_DATA SUPPLIED_
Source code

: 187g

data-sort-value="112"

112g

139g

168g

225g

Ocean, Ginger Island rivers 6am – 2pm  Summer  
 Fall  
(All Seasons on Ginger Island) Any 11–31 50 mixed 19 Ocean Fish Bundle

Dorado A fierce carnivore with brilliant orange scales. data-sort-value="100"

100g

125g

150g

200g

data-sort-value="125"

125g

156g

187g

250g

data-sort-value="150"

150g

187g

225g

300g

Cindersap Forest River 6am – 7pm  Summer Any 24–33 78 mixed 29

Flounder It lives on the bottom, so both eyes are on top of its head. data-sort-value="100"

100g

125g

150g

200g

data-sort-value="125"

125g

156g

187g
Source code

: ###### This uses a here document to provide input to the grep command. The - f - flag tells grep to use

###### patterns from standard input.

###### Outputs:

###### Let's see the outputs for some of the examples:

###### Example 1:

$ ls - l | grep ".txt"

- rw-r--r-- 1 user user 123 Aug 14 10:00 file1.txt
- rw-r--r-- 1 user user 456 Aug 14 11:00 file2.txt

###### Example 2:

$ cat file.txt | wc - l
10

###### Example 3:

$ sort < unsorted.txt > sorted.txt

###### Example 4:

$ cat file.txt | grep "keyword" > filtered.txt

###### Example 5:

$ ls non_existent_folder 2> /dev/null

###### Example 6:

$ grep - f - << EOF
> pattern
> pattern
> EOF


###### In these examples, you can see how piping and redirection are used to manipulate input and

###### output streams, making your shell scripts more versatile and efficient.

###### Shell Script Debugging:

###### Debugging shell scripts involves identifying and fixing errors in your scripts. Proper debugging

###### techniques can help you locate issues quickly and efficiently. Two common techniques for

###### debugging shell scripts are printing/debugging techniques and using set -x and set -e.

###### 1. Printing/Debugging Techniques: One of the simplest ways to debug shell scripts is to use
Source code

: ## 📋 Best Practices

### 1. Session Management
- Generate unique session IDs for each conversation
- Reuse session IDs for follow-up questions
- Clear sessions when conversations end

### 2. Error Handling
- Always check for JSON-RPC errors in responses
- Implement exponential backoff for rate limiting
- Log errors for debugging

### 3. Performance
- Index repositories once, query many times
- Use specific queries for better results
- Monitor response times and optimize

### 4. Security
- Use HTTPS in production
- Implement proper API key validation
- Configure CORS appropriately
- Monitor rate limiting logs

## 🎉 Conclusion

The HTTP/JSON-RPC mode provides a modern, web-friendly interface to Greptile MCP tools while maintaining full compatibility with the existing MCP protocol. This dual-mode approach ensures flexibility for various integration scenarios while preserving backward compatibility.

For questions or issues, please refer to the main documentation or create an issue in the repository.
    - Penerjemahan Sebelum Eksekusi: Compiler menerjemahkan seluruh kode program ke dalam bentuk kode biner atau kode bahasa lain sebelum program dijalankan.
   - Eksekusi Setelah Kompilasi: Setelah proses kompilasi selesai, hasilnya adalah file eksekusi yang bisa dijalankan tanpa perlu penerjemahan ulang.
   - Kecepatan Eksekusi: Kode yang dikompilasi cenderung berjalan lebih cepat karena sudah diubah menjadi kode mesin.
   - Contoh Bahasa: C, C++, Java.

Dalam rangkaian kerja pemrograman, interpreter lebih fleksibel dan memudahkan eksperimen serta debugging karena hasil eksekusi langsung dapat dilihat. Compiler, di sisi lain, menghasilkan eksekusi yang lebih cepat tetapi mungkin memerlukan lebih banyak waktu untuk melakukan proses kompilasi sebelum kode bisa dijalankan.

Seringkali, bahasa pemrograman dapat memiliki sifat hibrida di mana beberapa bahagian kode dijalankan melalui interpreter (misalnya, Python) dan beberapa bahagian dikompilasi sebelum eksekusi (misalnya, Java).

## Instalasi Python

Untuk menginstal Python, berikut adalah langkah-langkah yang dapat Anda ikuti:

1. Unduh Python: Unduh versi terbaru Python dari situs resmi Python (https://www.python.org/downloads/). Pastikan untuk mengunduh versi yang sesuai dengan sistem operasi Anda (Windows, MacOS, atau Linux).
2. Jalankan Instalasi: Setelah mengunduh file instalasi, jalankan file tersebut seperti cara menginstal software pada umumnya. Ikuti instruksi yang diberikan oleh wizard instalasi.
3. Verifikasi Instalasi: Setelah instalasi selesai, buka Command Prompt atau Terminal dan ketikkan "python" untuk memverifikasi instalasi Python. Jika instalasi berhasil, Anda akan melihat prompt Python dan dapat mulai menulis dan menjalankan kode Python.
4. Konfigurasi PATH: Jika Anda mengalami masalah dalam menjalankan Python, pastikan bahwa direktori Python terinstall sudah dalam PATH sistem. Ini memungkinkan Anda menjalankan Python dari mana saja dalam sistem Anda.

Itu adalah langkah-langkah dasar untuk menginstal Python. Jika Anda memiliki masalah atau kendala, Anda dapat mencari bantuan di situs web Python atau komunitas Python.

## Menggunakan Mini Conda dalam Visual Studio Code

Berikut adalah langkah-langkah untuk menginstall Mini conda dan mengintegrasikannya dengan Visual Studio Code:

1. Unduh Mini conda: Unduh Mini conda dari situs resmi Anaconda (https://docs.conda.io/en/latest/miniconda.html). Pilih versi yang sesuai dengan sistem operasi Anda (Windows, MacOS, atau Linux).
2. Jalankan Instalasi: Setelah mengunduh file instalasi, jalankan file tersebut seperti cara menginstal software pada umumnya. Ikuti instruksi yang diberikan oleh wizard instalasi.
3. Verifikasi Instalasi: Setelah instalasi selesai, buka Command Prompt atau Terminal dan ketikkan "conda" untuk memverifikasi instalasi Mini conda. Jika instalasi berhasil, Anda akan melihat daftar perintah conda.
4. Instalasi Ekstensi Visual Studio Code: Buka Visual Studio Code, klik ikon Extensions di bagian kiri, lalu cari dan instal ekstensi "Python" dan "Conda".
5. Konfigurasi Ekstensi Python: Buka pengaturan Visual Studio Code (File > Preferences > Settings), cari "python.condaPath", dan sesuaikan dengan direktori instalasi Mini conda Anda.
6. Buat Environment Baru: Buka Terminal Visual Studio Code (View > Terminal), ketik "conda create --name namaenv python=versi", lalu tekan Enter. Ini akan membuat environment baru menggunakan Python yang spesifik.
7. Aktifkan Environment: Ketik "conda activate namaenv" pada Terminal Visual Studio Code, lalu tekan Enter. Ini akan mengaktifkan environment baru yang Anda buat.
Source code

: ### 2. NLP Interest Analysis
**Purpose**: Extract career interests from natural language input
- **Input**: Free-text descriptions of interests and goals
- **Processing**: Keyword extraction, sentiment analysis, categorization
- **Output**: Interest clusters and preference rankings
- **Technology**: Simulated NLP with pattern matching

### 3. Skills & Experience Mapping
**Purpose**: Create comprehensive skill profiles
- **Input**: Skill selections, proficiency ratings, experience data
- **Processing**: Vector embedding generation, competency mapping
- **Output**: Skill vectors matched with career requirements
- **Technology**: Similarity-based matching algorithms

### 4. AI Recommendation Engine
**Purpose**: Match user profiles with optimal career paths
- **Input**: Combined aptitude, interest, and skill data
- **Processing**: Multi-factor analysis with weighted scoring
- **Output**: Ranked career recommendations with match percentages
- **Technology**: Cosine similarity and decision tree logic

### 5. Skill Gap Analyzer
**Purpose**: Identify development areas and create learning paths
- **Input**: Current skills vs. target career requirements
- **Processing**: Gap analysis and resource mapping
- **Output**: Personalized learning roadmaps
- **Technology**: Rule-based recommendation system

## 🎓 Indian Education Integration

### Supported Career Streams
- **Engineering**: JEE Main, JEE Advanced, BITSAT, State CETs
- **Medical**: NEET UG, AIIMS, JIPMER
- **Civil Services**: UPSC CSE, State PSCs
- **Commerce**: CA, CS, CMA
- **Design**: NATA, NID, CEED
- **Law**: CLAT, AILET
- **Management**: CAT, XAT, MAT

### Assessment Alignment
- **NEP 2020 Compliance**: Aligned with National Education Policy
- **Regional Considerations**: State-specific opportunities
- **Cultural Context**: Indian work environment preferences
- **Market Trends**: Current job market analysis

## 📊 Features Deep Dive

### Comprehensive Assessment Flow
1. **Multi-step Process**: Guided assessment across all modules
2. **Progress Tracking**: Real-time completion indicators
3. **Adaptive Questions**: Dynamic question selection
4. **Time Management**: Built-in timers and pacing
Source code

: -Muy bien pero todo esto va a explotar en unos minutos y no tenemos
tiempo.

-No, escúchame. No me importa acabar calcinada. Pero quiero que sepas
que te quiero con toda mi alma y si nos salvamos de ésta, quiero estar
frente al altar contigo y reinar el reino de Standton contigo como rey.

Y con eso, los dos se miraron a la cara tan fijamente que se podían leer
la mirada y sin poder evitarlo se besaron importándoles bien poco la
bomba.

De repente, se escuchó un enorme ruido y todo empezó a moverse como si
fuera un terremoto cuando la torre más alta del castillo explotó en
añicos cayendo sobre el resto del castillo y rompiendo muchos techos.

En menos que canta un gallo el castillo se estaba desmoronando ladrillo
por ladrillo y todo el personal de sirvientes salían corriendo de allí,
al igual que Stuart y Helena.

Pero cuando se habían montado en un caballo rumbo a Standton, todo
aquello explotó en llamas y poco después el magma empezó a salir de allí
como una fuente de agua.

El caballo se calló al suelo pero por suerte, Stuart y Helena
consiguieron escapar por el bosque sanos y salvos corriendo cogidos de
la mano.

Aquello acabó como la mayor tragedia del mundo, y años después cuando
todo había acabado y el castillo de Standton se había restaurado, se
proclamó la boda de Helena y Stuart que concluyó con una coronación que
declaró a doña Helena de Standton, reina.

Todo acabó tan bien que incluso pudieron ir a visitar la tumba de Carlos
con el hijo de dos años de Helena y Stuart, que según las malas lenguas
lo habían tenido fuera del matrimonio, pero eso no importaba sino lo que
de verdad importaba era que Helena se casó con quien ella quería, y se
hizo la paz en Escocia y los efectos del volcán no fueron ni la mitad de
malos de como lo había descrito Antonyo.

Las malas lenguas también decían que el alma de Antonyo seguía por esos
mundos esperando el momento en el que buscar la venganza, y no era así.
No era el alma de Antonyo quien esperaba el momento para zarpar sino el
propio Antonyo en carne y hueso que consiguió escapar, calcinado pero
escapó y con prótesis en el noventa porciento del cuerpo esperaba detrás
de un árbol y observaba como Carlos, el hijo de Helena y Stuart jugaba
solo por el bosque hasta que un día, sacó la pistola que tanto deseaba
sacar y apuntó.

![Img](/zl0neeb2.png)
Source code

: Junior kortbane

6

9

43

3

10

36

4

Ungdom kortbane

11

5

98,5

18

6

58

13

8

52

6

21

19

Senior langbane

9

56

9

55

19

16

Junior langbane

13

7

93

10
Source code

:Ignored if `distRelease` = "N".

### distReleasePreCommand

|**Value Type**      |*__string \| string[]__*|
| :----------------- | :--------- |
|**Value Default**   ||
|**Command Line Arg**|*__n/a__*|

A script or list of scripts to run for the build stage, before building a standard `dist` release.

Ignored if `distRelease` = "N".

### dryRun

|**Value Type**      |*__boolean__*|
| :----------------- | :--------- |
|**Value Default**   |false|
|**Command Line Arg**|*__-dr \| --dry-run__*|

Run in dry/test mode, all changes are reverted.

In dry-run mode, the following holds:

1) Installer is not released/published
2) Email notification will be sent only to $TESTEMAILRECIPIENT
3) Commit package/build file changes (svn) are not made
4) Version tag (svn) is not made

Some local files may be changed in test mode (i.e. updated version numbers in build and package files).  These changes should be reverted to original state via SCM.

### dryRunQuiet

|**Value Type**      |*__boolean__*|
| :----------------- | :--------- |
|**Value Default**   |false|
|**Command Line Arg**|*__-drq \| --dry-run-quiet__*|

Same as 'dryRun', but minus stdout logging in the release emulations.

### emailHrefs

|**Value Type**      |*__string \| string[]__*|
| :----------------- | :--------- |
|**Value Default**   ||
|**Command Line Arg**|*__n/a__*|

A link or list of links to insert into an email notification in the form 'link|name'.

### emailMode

_DIRECTIONS_
Of all the entries above, how many lines contain "hijo"? Give the number alone.

_ANSWER SPACE_
2